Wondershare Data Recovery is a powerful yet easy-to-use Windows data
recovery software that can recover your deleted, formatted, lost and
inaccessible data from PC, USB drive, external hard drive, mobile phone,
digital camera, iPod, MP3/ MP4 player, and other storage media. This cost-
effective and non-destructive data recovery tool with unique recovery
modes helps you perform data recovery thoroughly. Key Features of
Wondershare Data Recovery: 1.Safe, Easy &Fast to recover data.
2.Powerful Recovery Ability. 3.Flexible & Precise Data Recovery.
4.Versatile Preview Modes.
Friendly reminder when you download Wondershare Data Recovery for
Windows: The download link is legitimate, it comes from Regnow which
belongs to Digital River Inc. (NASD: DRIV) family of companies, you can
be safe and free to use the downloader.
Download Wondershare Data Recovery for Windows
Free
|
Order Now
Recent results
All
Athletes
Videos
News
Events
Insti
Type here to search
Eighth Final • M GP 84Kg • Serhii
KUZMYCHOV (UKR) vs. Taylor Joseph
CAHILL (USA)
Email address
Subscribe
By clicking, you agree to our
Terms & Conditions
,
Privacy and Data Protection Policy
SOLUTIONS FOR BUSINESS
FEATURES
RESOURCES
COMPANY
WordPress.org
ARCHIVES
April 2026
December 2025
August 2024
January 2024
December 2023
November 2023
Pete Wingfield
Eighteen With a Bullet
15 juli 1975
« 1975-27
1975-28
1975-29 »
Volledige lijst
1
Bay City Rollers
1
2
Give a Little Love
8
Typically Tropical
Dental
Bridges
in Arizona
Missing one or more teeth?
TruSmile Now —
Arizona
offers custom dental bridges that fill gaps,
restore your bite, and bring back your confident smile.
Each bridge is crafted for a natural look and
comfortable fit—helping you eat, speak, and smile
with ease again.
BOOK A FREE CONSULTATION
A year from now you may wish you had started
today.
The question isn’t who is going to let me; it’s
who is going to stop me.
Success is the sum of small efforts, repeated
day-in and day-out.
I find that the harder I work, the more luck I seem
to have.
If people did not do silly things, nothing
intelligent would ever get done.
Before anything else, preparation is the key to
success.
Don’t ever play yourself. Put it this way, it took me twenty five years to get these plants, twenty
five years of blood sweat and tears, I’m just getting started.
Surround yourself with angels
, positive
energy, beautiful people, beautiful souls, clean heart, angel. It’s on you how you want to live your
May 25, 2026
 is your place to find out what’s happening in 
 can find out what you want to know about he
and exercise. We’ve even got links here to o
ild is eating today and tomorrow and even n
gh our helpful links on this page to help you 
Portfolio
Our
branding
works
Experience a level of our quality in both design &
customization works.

YOUR TASK: Taking the listing above as the source, transcribe only the lines starting at the line with "A year from now you may wish you had started" and going through the line with "intelligent would ever get done.", unaltered and with both ends included.

EXPECTED OUTPUT:
A year from now you may wish you had started
today.
The question isn’t who is going to let me; it’s
who is going to stop me.
Success is the sum of small efforts, repeated
day-in and day-out.
I find that the harder I work, the more luck I seem
to have.
If people did not do silly things, nothing
intelligent would ever get done.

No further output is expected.